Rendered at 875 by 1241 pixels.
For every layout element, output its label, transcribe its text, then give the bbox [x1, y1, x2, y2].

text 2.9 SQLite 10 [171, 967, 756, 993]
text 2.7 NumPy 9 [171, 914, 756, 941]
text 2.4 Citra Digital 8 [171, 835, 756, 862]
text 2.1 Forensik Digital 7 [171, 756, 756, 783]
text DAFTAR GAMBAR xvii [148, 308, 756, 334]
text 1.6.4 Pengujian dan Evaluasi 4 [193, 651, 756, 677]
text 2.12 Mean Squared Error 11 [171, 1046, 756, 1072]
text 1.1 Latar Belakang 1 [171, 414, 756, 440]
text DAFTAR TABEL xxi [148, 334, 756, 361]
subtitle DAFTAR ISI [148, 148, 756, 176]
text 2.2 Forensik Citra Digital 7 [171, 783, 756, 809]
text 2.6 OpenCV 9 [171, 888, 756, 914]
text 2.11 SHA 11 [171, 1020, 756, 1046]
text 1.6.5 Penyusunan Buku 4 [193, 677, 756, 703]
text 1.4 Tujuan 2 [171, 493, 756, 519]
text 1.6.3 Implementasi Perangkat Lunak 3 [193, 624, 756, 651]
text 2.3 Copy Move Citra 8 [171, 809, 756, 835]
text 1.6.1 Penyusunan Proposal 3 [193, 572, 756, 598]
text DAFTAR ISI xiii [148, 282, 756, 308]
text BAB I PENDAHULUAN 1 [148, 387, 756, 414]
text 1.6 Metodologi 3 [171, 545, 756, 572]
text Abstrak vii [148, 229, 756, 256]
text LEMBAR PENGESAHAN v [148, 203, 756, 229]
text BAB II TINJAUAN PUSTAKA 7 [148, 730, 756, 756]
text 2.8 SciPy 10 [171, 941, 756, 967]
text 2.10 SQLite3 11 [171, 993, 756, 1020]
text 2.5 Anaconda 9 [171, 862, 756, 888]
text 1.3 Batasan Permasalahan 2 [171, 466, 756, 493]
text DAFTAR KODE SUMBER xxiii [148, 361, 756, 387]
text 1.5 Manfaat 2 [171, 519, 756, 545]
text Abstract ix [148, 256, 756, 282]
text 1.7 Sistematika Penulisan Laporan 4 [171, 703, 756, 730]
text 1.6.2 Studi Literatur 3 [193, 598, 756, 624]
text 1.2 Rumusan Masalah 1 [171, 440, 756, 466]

━━━━━━━━

● REQUIREMENT
Scan the listing above. Gather each line that contains the word "Digital".

● ANSWER FOR THIS EXERCISE
text 2.4 Citra Digital 8 [171, 835, 756, 862]
text 2.1 Forensik Digital 7 [171, 756, 756, 783]
text 2.2 Forensik Citra Digital 7 [171, 783, 756, 809]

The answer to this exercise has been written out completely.